- Mac users need to stop believing that macOS is safer than Windows
- Generative AI has helped non-coders to create their own malware
- Social engineering continues to be the most common attack method
Cybersecurity experts from Moonlock are warning of the increasing prevalence of sophisticated macOS malware created with the help of generative AI.
In its 2024 Threat Report, Moonlock explored how publicly available tools like ChatGPT have enabled hackers to work around the technical barriers they were previously subject to in order to create malicious software more quickly.
The research found screenshots posted to darknet forums showing hackers using artificial intelligence to guide them through the development of Mac-bound malware step by step.
AI is helping to build macOS malware
Among the examples given was a case involving Russian-speaking threat actor ‘barboris,’ who admitted to building macOS malware without any prior coding experience thanks to generative AI. With natural language prompts, barboris was able to create an infostealer capable of targeting Keychain credentials and cryptocurrency wallet information.
The reported summarizes: “The barrier to entry is lower than ever, and AI has become a new ally for cybercriminals seeking to launch macOS-focused campaigns.”
Moonlock explains that the rise of malware-as-a-service (MaaS) has also made macOS malware more accessible than ever.

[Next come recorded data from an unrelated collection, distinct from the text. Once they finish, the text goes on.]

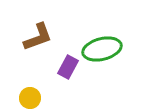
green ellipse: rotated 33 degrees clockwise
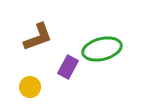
yellow circle: moved 11 px up
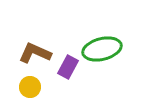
brown L-shape: moved 3 px left, 16 px down; rotated 136 degrees counterclockwise
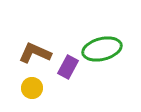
yellow circle: moved 2 px right, 1 px down
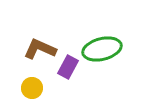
brown L-shape: moved 5 px right, 4 px up
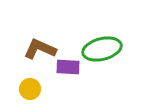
purple rectangle: rotated 65 degrees clockwise
yellow circle: moved 2 px left, 1 px down
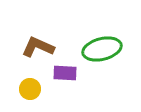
brown L-shape: moved 2 px left, 2 px up
purple rectangle: moved 3 px left, 6 px down
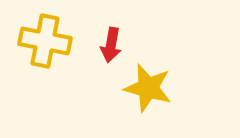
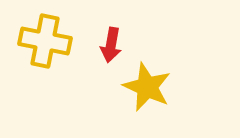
yellow star: moved 1 px left, 1 px up; rotated 9 degrees clockwise
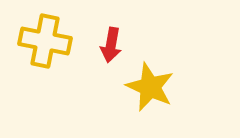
yellow star: moved 3 px right
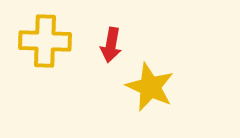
yellow cross: rotated 9 degrees counterclockwise
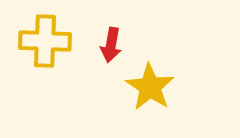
yellow star: rotated 9 degrees clockwise
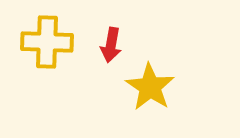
yellow cross: moved 2 px right, 1 px down
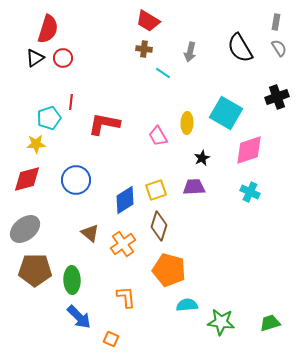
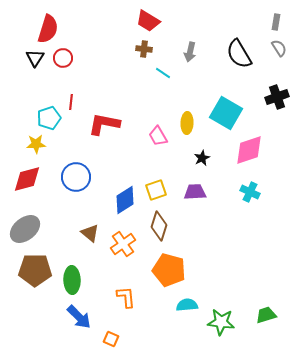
black semicircle: moved 1 px left, 6 px down
black triangle: rotated 24 degrees counterclockwise
blue circle: moved 3 px up
purple trapezoid: moved 1 px right, 5 px down
green trapezoid: moved 4 px left, 8 px up
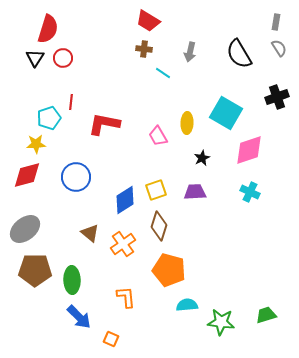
red diamond: moved 4 px up
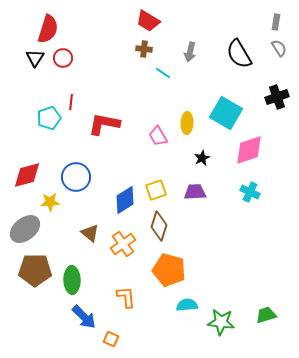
yellow star: moved 14 px right, 58 px down
blue arrow: moved 5 px right
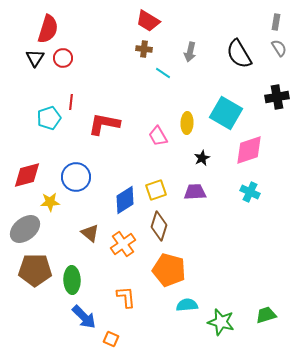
black cross: rotated 10 degrees clockwise
green star: rotated 8 degrees clockwise
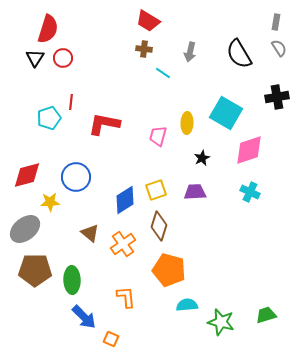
pink trapezoid: rotated 45 degrees clockwise
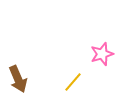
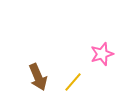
brown arrow: moved 20 px right, 2 px up
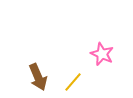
pink star: rotated 30 degrees counterclockwise
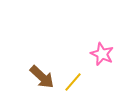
brown arrow: moved 4 px right; rotated 24 degrees counterclockwise
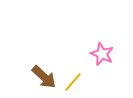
brown arrow: moved 2 px right
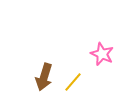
brown arrow: rotated 64 degrees clockwise
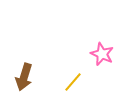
brown arrow: moved 20 px left
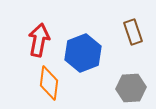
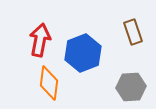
red arrow: moved 1 px right
gray hexagon: moved 1 px up
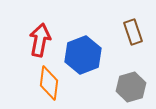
blue hexagon: moved 2 px down
gray hexagon: rotated 12 degrees counterclockwise
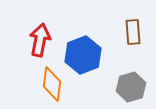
brown rectangle: rotated 15 degrees clockwise
orange diamond: moved 3 px right, 1 px down
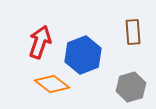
red arrow: moved 2 px down; rotated 8 degrees clockwise
orange diamond: rotated 60 degrees counterclockwise
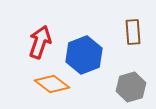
blue hexagon: moved 1 px right
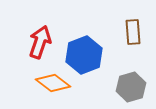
orange diamond: moved 1 px right, 1 px up
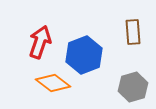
gray hexagon: moved 2 px right
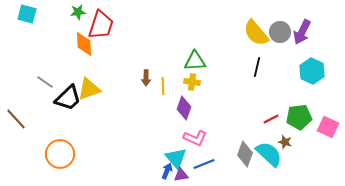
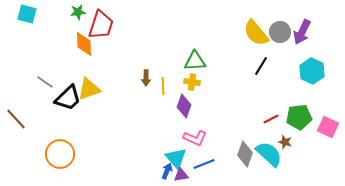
black line: moved 4 px right, 1 px up; rotated 18 degrees clockwise
purple diamond: moved 2 px up
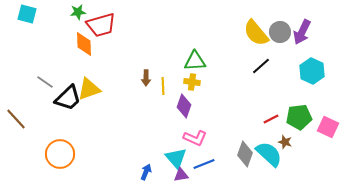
red trapezoid: rotated 56 degrees clockwise
black line: rotated 18 degrees clockwise
blue arrow: moved 21 px left, 1 px down
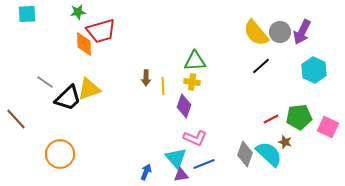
cyan square: rotated 18 degrees counterclockwise
red trapezoid: moved 6 px down
cyan hexagon: moved 2 px right, 1 px up
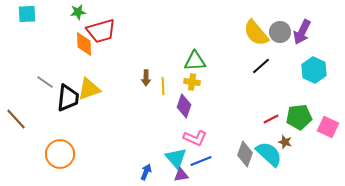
black trapezoid: rotated 40 degrees counterclockwise
blue line: moved 3 px left, 3 px up
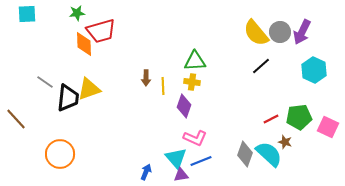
green star: moved 1 px left, 1 px down
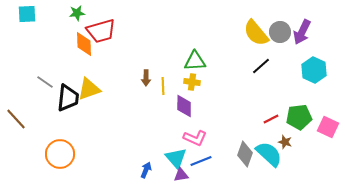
purple diamond: rotated 20 degrees counterclockwise
blue arrow: moved 2 px up
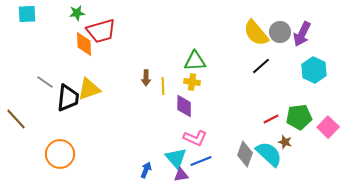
purple arrow: moved 2 px down
pink square: rotated 20 degrees clockwise
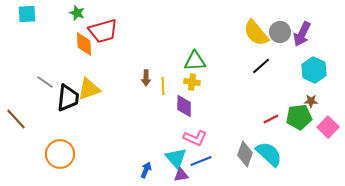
green star: rotated 28 degrees clockwise
red trapezoid: moved 2 px right
brown star: moved 26 px right, 41 px up; rotated 16 degrees counterclockwise
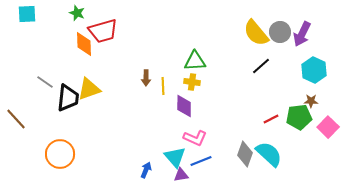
cyan triangle: moved 1 px left, 1 px up
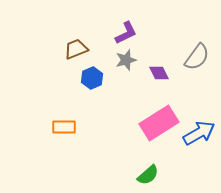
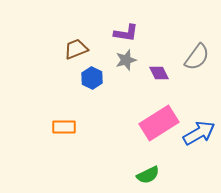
purple L-shape: rotated 35 degrees clockwise
blue hexagon: rotated 10 degrees counterclockwise
green semicircle: rotated 15 degrees clockwise
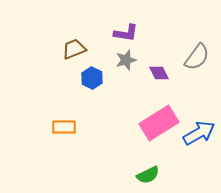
brown trapezoid: moved 2 px left
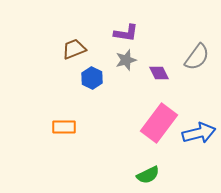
pink rectangle: rotated 21 degrees counterclockwise
blue arrow: rotated 16 degrees clockwise
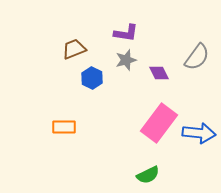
blue arrow: rotated 20 degrees clockwise
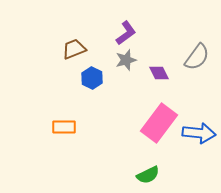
purple L-shape: rotated 45 degrees counterclockwise
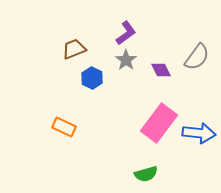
gray star: rotated 20 degrees counterclockwise
purple diamond: moved 2 px right, 3 px up
orange rectangle: rotated 25 degrees clockwise
green semicircle: moved 2 px left, 1 px up; rotated 10 degrees clockwise
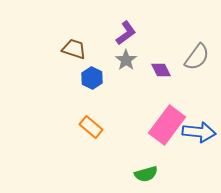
brown trapezoid: rotated 40 degrees clockwise
pink rectangle: moved 8 px right, 2 px down
orange rectangle: moved 27 px right; rotated 15 degrees clockwise
blue arrow: moved 1 px up
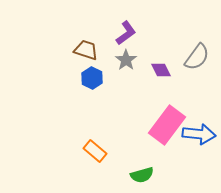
brown trapezoid: moved 12 px right, 1 px down
orange rectangle: moved 4 px right, 24 px down
blue arrow: moved 2 px down
green semicircle: moved 4 px left, 1 px down
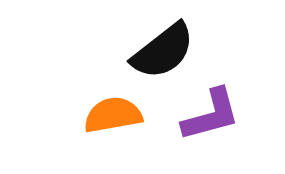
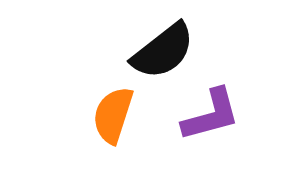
orange semicircle: rotated 62 degrees counterclockwise
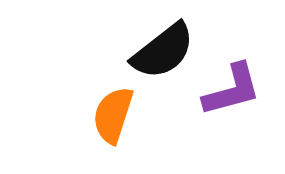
purple L-shape: moved 21 px right, 25 px up
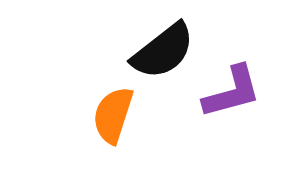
purple L-shape: moved 2 px down
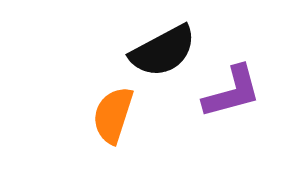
black semicircle: rotated 10 degrees clockwise
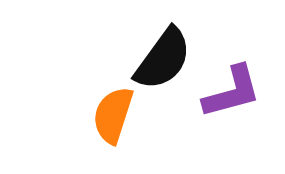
black semicircle: moved 8 px down; rotated 26 degrees counterclockwise
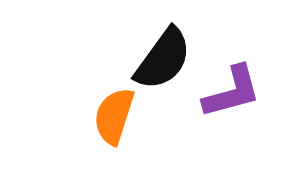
orange semicircle: moved 1 px right, 1 px down
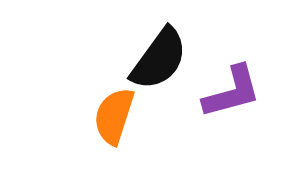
black semicircle: moved 4 px left
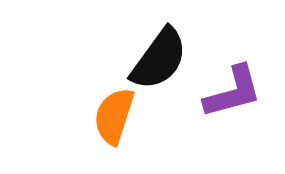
purple L-shape: moved 1 px right
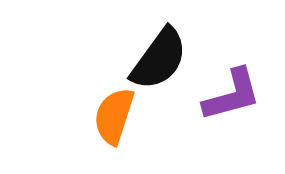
purple L-shape: moved 1 px left, 3 px down
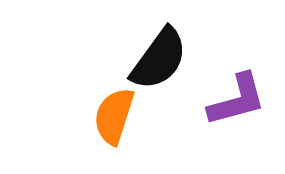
purple L-shape: moved 5 px right, 5 px down
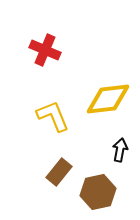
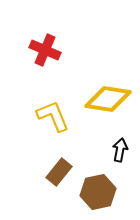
yellow diamond: rotated 15 degrees clockwise
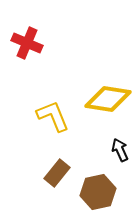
red cross: moved 18 px left, 7 px up
black arrow: rotated 35 degrees counterclockwise
brown rectangle: moved 2 px left, 1 px down
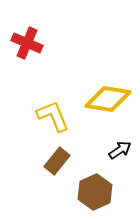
black arrow: rotated 80 degrees clockwise
brown rectangle: moved 12 px up
brown hexagon: moved 3 px left; rotated 12 degrees counterclockwise
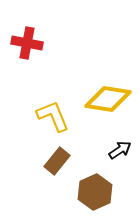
red cross: rotated 12 degrees counterclockwise
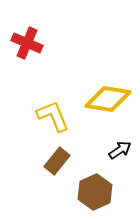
red cross: rotated 12 degrees clockwise
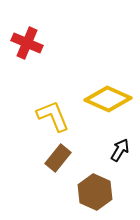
yellow diamond: rotated 15 degrees clockwise
black arrow: rotated 25 degrees counterclockwise
brown rectangle: moved 1 px right, 3 px up
brown hexagon: rotated 12 degrees counterclockwise
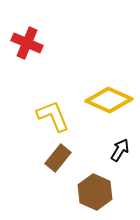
yellow diamond: moved 1 px right, 1 px down
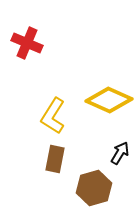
yellow L-shape: rotated 126 degrees counterclockwise
black arrow: moved 3 px down
brown rectangle: moved 3 px left, 1 px down; rotated 28 degrees counterclockwise
brown hexagon: moved 1 px left, 4 px up; rotated 20 degrees clockwise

Cheapening MaaS options are lowering the barriers for attackers and making macOS malware more common that it used to be.
The researchers claim that the rise of MaaS has made cybercrime into a collaborative effort, creating new roles for creators and distributors.
Previously, Apple’s desktop operating system was favored over its Windows counterpart for being less susceptible to cyberattacks, however the researchers explained that the notion that macOS is still as safe is now a dated one.
Users are being advised to treat macOS as they would any other operating system or internet-connected device, by keeping software updated with security patches, only downloading apps from trusted sources such as the Mac App Store, and installing renowned third-party security tools.
However, while the threat environment may be shifting, social engineering remains the most common way of forcing entry, and all users should be wear of handing out sensitive information unless it is absolutely necessary.
“We expect a surge in the variety of stealers targeting macOS in 2025,” noted Mykhailo Pazyniuk, Malware Research Engineer at Moonlock. “During 2024 we’ve observed different threat actors trying to bypass Apple’s protection mechanisms, emphasizing on users as the weakest link in this attack chain. Therefore, threat actors haven’t bothered much with finding exploits in macOS itself just yet.”
“One thing is certain – since many stealers eventually did their job and managed to exfiltrate sensitive user data and their crypto assets, the market of MaaS and macOS exploits will continue to grow in 2025, possibly offering more ways to stay undetected for antivirus software,” Pazyniuk said.